> Task material:
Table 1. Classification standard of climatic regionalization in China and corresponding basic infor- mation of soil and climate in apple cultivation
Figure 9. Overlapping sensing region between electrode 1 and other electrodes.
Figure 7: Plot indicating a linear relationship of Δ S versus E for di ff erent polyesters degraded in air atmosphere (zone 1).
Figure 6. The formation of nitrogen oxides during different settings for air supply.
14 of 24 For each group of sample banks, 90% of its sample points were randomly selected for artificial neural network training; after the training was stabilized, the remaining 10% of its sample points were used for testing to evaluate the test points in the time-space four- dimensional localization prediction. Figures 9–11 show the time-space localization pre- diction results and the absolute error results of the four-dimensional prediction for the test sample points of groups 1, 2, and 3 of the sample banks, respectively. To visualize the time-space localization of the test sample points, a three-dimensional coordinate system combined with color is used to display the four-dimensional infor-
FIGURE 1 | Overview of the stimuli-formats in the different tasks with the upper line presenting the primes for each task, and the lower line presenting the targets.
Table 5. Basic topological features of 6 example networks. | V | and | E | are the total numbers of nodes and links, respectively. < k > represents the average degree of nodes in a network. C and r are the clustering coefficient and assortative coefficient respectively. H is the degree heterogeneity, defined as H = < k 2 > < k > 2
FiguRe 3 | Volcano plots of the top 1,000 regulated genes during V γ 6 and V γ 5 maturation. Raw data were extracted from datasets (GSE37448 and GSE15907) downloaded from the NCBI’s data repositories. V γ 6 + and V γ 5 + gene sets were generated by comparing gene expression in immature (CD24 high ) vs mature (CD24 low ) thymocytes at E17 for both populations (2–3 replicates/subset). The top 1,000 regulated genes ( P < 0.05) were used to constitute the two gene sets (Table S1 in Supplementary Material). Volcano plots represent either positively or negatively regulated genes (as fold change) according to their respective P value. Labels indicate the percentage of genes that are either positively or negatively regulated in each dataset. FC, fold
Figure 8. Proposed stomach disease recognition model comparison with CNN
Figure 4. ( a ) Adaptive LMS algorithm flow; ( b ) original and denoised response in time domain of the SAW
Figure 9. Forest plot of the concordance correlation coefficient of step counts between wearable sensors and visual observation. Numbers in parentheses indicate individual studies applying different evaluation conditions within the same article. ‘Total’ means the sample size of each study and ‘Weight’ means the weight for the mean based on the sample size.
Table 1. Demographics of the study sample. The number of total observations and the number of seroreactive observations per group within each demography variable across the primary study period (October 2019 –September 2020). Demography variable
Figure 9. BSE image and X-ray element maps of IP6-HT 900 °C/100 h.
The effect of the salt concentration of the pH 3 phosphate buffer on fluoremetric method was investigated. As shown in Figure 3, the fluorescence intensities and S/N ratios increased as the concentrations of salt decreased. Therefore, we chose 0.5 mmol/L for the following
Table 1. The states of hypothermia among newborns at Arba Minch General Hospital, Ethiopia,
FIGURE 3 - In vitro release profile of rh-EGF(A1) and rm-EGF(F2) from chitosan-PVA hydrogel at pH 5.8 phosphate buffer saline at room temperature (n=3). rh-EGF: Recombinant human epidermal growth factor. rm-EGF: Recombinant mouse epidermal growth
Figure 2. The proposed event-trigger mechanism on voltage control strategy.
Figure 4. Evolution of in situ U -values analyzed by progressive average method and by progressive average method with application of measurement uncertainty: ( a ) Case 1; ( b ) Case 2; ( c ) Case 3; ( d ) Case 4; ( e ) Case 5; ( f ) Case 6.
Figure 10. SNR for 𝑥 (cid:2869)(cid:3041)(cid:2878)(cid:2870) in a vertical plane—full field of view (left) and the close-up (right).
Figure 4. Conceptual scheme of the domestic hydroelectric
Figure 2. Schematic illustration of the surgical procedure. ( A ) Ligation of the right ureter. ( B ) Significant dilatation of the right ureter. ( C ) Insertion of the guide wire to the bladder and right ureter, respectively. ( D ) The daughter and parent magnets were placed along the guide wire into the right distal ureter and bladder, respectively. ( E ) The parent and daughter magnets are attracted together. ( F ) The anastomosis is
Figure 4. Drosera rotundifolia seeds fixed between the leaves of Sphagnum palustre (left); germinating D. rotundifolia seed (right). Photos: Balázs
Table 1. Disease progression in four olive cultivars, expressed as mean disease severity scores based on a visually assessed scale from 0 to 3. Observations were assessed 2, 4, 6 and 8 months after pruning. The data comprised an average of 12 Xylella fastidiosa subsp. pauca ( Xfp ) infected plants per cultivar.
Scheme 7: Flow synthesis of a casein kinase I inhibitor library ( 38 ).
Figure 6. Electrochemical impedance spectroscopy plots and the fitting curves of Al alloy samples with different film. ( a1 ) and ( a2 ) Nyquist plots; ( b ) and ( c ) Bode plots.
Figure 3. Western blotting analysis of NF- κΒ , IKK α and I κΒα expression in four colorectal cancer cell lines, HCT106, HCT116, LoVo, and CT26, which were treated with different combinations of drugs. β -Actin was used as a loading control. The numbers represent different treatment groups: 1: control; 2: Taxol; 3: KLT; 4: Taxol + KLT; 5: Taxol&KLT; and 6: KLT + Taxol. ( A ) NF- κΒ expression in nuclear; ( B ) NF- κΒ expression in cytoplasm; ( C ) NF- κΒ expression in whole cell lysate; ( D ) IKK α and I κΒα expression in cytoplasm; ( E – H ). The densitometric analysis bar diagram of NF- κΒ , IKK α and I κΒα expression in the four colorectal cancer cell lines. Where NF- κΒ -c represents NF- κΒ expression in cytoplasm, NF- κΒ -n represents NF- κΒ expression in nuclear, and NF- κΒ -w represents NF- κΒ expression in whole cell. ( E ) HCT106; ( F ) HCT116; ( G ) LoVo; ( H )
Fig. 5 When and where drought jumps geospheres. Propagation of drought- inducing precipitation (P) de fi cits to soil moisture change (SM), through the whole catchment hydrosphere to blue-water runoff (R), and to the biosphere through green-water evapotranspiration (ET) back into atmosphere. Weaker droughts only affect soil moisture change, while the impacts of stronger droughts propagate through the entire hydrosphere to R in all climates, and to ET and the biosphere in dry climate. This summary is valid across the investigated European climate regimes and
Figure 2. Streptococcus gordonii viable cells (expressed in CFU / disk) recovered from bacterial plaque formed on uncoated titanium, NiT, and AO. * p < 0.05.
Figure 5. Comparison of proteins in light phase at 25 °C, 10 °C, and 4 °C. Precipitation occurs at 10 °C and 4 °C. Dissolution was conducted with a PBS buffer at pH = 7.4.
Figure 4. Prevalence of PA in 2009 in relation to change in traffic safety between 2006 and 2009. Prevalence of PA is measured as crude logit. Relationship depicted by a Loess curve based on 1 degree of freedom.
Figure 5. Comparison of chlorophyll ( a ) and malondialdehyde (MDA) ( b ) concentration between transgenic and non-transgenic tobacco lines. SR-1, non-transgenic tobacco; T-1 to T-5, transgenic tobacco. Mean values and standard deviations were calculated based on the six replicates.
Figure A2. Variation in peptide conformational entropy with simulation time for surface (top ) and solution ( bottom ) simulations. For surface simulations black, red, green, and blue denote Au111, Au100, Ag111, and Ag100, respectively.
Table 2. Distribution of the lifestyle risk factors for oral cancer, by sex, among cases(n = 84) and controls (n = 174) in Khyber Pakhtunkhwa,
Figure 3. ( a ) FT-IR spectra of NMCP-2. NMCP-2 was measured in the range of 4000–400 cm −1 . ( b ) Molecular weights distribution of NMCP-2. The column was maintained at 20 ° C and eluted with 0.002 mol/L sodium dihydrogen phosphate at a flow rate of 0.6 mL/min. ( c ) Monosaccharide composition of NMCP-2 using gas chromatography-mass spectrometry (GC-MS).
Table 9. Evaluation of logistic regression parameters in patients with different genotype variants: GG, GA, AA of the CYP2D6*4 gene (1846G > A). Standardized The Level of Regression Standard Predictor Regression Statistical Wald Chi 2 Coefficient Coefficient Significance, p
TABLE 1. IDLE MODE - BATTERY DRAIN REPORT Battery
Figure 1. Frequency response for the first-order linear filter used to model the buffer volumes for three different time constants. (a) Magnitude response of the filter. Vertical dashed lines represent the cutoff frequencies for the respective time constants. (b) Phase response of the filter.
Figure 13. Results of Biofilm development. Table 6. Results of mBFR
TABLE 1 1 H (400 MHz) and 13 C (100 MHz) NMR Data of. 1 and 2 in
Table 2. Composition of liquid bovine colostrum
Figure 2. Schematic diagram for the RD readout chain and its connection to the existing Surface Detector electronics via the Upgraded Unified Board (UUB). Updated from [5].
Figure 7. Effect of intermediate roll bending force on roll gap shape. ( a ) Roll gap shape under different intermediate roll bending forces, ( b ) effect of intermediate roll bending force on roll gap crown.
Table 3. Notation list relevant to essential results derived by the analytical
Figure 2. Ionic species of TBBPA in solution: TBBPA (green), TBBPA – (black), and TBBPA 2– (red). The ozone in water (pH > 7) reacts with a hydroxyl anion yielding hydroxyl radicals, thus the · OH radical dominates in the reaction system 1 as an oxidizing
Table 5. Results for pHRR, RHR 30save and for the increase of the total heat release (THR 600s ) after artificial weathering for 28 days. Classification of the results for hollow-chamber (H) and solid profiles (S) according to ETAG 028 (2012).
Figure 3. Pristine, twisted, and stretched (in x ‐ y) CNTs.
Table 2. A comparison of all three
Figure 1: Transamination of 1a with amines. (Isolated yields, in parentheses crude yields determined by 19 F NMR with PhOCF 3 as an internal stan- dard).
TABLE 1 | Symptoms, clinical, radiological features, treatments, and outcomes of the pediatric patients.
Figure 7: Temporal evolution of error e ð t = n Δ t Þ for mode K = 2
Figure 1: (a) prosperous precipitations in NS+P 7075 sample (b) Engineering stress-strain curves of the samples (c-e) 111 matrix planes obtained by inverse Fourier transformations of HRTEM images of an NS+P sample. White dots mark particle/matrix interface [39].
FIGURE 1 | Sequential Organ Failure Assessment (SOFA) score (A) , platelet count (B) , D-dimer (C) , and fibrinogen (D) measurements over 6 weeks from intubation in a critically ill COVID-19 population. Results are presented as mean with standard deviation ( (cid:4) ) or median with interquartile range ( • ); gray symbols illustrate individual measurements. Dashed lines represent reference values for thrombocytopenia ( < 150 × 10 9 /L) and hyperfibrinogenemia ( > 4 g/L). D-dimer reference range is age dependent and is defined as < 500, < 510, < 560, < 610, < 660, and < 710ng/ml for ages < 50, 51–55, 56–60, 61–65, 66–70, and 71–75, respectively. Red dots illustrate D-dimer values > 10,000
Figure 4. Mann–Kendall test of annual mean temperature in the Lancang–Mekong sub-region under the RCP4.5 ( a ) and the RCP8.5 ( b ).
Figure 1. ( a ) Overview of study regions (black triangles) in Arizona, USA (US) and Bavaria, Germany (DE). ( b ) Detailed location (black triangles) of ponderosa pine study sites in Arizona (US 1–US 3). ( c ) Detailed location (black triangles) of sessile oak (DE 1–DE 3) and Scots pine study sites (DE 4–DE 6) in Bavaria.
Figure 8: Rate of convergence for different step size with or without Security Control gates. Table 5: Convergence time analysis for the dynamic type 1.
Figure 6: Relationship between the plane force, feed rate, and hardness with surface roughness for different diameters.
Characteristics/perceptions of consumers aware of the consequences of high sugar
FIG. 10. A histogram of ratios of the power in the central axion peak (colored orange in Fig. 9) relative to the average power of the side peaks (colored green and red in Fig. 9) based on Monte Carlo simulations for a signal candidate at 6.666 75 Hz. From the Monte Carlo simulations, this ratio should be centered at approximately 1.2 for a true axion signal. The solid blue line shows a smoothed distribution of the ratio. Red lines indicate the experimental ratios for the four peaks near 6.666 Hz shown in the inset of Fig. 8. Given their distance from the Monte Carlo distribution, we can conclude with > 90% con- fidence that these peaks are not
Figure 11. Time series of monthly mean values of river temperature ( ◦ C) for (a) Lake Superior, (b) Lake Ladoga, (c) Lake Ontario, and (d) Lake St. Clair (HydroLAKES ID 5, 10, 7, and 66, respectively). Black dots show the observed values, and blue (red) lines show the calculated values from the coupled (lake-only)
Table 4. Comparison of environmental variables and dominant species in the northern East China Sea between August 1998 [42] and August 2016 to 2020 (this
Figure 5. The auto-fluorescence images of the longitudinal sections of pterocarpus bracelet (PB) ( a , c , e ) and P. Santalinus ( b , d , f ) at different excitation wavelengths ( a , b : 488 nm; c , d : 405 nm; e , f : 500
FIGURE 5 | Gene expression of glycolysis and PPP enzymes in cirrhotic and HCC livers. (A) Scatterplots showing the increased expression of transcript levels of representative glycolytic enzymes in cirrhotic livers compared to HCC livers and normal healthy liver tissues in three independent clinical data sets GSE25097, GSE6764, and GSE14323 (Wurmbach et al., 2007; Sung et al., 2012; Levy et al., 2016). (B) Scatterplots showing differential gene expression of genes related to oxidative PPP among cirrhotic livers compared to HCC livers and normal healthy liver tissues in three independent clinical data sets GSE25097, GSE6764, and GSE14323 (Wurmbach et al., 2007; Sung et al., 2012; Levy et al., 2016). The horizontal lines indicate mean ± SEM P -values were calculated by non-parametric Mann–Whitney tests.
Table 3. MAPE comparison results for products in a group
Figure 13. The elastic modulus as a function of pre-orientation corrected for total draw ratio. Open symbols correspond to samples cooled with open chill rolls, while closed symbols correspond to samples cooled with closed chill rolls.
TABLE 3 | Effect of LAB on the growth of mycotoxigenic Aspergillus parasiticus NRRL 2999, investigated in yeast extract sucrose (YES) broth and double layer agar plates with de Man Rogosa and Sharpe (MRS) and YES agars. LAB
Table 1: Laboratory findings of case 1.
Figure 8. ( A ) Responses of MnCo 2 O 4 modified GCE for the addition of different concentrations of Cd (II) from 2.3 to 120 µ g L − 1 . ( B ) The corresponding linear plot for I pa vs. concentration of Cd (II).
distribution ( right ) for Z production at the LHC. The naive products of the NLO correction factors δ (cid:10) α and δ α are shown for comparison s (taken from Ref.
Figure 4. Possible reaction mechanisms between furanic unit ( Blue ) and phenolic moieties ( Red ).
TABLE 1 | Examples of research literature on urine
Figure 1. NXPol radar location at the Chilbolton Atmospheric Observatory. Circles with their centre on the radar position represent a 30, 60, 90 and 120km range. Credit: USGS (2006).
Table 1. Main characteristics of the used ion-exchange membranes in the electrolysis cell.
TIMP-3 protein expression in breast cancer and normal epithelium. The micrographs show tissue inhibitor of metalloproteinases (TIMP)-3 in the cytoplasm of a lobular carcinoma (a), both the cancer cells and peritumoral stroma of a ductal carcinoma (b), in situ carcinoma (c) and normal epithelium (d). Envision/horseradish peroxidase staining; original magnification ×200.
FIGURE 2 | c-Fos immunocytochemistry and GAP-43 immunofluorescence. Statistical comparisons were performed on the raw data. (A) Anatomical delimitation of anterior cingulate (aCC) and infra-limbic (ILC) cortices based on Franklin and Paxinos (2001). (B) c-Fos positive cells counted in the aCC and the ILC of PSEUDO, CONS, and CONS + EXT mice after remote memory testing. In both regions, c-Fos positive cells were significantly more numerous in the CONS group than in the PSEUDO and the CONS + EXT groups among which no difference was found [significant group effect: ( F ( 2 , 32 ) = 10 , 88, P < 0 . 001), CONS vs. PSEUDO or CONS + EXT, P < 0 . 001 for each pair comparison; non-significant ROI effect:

> Task to complete:
Restate word for word the lines of the data above, starting at the line containing "Table 3. MAPE" and ending at the line containing "Table 1: Laboratory findings of case 1.", both included, and nothing more.

> Result below:
Table 3. MAPE comparison results for products in a group
Figure 13. The elastic modulus as a function of pre-orientation corrected for total draw ratio. Open symbols correspond to samples cooled with open chill rolls, while closed symbols correspond to samples cooled with closed chill rolls.
TABLE 3 | Effect of LAB on the growth of mycotoxigenic Aspergillus parasiticus NRRL 2999, investigated in yeast extract sucrose (YES) broth and double layer agar plates with de Man Rogosa and Sharpe (MRS) and YES agars. LAB
Table 1: Laboratory findings of case 1.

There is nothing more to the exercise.